Thursday 21 January 2016

Triple - Historical Context - Blog 8 (Greek) - 22/01/16


Today, I continued to direct my Greek Theatre physical theatre scene. After last lesson, I devised the rest of the movement for my scene so that I could have a it arranged for everyone the next day. Pictured right, is my choreography.

I began by teaching this to everyone individually. Although this took more time, I feel it's easier to remember something when you're taught it by yourself rather than as a group. Once I had taught it to everyone we began to run it a few times. These runs were very successful but there were some issues to sort out.

Firstly, none of us had learnt our chorus verses so in this run through, we couldn't actually perform the runthrough properly but in the next lesson, we'll make sure we all know the verses. Secondly, Dan didn't feel confident doing contact improvisation because of medical reasons, so for this reason, I changed the scene so that we skip Dan's contact improv so it goes from Lorna's, skips Dan's, then straight to mine.

EXERCISES TO COMPLETE:
1 - Transcribe everything in the Greek theatre blog post from "Today, I continued" down to "to sort out.".
2 - In the Greek theatre blog post, how did the writer first teach the choreography?
3 - Rewrite the paragraph of the Greek theatre blog post that begins "Firstly, none of us" as a short list.

STUDY MATERIAL:
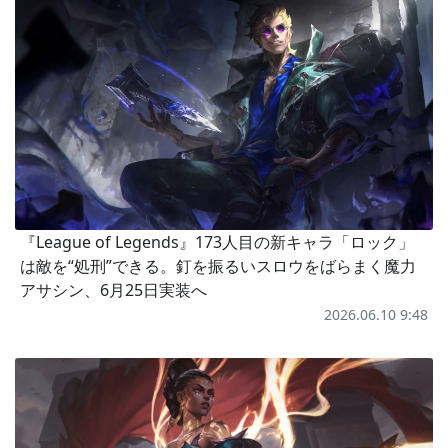
『League of Legends』173人目の新キャラ「ロック」
は敵を“処刑”できる。釘を振るいスロウをばらまく魔力
アサシン、6月25日実装へ
2026.06.10 9:48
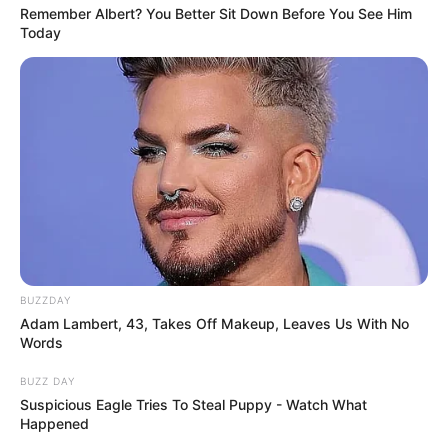
Remember Albert? You Better Sit Down Before You See Him
Today
BUZZDAY
Adam Lambert, 43, Takes Off Makeup, Leaves Us With No
Words
BUZZ DAY
Suspicious Eagle Tries To Steal Puppy - Watch What
Happened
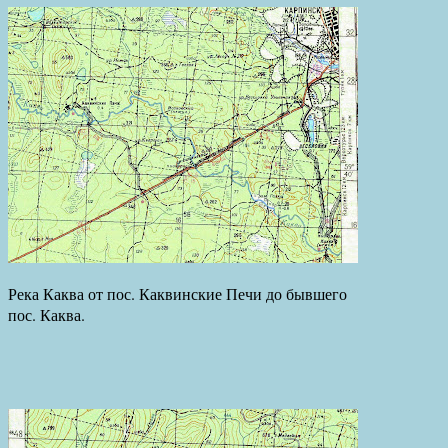
Река Каква от пос. Каквинские Печи до бывшего
пос. Каква.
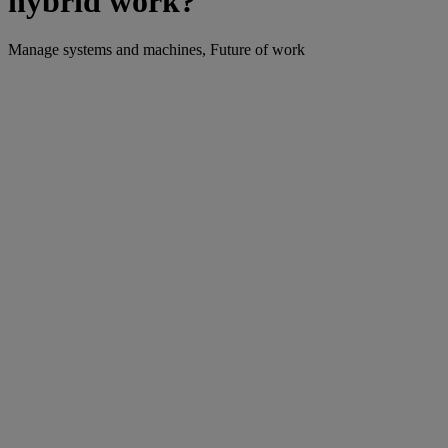
hybrid work?
Manage systems and machines, Future of work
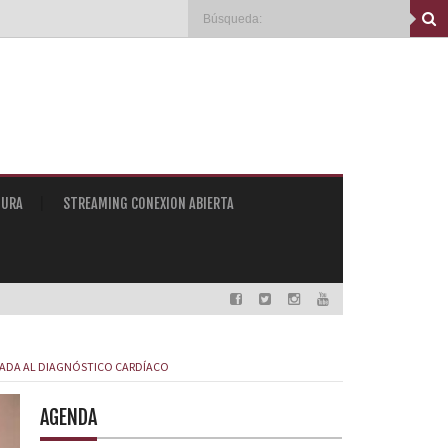
TURA
STREAMING CONEXION ABIERTA
ICADA AL DIAGNÓSTICO CARDÍACO
AGENDA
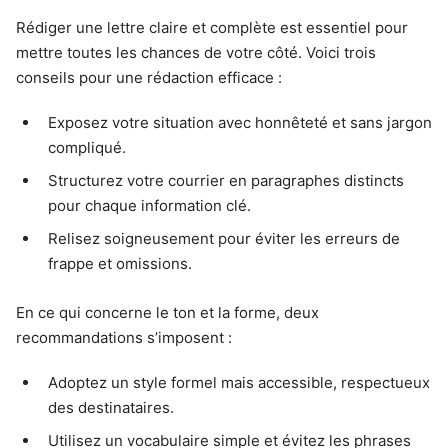
Rédiger une lettre claire et complète est essentiel pour
mettre toutes les chances de votre côté. Voici trois
conseils pour une rédaction efficace :
Exposez votre situation avec honnêteté et sans jargon
compliqué.
Structurez votre courrier en paragraphes distincts
pour chaque information clé.
Relisez soigneusement pour éviter les erreurs de
frappe et omissions.
En ce qui concerne le ton et la forme, deux
recommandations s’imposent :
Adoptez un style formel mais accessible, respectueux
des destinataires.
Utilisez un vocabulaire simple et évitez les phrases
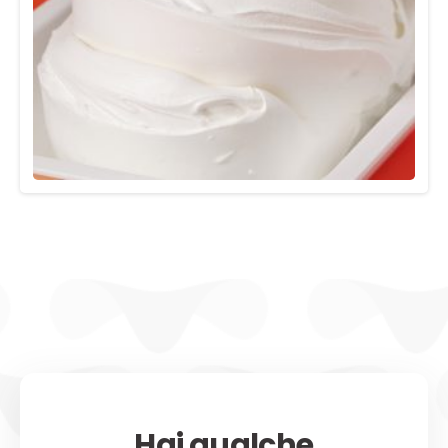
Hai qualche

EXPECTED RESPONSES:
1 -
Today, I continued to direct my Greek Theatre physical theatre scene. After last lesson, I devised the rest of the movement for my scene so that I could have a it arranged for everyone the next day. Pictured right, is my choreography.

I began by teaching this to everyone individually. Although this took more time, I feel it's easier to remember something when you're taught it by yourself rather than as a group. Once I had taught it to everyone we began to run it a few times. These runs were very successful but there were some issues to sort out.

2 - By teaching it to everyone individually.

3 -
- No one had learned the chorus verses, so the run-through couldn't be performed properly. Everyone will know them by the next lesson.
- Dan didn't feel confident doing contact improvisation for medical reasons. The scene was changed to skip Dan's contact improvisation, going from Lorna's straight to the writer's.